■ Bagian Latihan:
[1] Ambil dari potongan dokumen bagian yang diawali kata-kata berisi "Ketiga, teori gabungan" dan ditutup dengan "mempengaruhi perkembangan anak.". Salin bagian itu tanpa perubahan apa pun.
[2] Menurut potongan dokumen, siapa saja yang banyak memakai teori gabungan?

■ Potongan Dokumen:
Ketiga, teori gabungan yang menggabungkan 2 karakter di atas di tambah denagn faktor mileu (lingkungan). Teori ini banyak dipakai oleh para psikolog maupun pengembang pendidikan. Teori ini meyakini bahwa hasil akhir seorang anak ditentukan oleh tiga hal: faktor orang tua, faktor pendidkan dan faktor lingkungan. Banyak faktor lingkungan yakni dengan siapa dia bergaul, bergaul, pengaruh orang-orang dekat, paling diyakini sangat efektif mempengaruhi perkembangan anak.

■ Informasi Hasil Ekstraksi:
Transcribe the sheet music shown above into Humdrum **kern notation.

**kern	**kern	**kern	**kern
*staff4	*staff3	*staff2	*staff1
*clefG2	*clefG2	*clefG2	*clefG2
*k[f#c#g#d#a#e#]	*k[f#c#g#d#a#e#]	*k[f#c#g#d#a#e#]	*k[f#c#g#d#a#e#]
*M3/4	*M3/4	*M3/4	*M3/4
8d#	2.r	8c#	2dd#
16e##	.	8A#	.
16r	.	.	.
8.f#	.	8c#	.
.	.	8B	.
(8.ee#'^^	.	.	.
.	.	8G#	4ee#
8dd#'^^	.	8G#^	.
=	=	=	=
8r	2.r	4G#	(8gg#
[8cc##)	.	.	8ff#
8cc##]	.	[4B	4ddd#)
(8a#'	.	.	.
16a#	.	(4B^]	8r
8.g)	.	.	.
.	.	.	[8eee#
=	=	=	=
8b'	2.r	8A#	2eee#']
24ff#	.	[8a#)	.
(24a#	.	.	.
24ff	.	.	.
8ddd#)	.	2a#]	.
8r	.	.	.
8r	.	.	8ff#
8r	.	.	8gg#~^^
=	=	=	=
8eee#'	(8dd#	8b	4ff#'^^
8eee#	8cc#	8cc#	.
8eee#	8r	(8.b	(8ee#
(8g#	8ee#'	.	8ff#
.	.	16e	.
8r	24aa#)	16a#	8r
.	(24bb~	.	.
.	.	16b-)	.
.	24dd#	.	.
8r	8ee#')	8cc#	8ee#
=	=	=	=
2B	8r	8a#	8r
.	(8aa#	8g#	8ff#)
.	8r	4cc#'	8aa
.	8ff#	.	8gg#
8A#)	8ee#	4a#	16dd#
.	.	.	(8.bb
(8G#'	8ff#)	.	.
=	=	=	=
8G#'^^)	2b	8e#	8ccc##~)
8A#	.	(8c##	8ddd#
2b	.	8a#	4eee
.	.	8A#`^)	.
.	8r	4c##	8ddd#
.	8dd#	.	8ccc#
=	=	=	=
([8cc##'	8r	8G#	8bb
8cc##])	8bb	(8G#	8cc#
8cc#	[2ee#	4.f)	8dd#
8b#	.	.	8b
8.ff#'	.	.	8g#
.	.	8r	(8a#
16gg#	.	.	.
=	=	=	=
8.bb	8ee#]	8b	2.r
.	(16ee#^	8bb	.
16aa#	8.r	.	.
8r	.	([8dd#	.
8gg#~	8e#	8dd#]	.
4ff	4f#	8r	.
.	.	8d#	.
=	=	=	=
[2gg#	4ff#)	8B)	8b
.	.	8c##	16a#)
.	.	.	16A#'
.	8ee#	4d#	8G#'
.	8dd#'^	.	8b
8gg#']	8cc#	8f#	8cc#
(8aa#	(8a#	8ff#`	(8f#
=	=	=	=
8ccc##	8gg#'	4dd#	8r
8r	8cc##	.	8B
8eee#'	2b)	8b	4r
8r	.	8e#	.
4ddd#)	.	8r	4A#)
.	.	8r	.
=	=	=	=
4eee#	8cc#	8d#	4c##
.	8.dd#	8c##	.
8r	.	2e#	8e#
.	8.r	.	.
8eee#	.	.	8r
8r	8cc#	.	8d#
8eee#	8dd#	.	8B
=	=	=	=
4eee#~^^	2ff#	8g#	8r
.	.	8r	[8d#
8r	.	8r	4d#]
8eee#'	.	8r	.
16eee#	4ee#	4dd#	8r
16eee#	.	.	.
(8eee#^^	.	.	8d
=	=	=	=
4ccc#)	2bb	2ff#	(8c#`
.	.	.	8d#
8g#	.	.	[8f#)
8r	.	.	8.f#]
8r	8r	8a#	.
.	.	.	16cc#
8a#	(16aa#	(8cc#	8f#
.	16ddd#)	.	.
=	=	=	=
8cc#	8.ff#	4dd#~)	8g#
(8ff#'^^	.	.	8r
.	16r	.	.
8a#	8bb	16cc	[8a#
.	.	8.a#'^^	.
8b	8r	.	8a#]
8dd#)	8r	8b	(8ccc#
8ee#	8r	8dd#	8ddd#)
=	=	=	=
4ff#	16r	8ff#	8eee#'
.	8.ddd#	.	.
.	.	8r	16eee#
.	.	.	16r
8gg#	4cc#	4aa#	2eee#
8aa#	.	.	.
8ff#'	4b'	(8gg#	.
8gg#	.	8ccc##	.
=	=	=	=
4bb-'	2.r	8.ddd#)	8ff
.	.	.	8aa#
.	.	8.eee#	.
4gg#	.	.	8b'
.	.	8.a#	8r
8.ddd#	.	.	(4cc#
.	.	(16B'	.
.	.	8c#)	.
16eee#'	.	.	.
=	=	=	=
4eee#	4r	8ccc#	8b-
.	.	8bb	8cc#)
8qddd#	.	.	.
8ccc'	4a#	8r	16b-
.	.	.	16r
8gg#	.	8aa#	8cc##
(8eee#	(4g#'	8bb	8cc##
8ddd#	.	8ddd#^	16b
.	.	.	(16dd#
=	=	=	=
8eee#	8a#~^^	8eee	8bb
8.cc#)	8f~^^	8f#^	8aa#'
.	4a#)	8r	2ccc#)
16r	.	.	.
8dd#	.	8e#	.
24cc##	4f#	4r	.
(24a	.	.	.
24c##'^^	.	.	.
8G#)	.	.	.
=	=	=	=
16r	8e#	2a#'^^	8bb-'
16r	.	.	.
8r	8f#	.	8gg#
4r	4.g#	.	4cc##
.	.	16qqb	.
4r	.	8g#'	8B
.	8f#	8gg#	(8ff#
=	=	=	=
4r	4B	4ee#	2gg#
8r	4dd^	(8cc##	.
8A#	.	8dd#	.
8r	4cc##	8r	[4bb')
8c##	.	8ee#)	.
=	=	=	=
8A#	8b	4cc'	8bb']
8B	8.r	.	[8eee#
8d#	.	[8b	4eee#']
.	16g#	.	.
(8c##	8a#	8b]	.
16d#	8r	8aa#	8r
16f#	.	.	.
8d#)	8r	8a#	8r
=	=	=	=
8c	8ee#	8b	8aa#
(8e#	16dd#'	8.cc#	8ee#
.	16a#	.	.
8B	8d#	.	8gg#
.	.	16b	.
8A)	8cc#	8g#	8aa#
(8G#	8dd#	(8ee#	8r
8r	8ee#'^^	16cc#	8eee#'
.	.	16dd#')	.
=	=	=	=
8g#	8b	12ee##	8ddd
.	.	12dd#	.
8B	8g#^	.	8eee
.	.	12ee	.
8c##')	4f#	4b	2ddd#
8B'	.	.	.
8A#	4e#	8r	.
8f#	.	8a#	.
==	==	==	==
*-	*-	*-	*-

■ Kumpulan Jawaban:
[1]
Ketiga, teori gabungan yang menggabungkan 2 karakter di atas di tambah denagn faktor mileu (lingkungan). Teori ini banyak dipakai oleh para psikolog maupun pengembang pendidikan. Teori ini meyakini bahwa hasil akhir seorang anak ditentukan oleh tiga hal: faktor orang tua, faktor pendidkan dan faktor lingkungan. Banyak faktor lingkungan yakni dengan siapa dia bergaul, bergaul, pengaruh orang-orang dekat, paling diyakini sangat efektif mempengaruhi perkembangan anak.

[2] Para psikolog maupun pengembang pendidikan.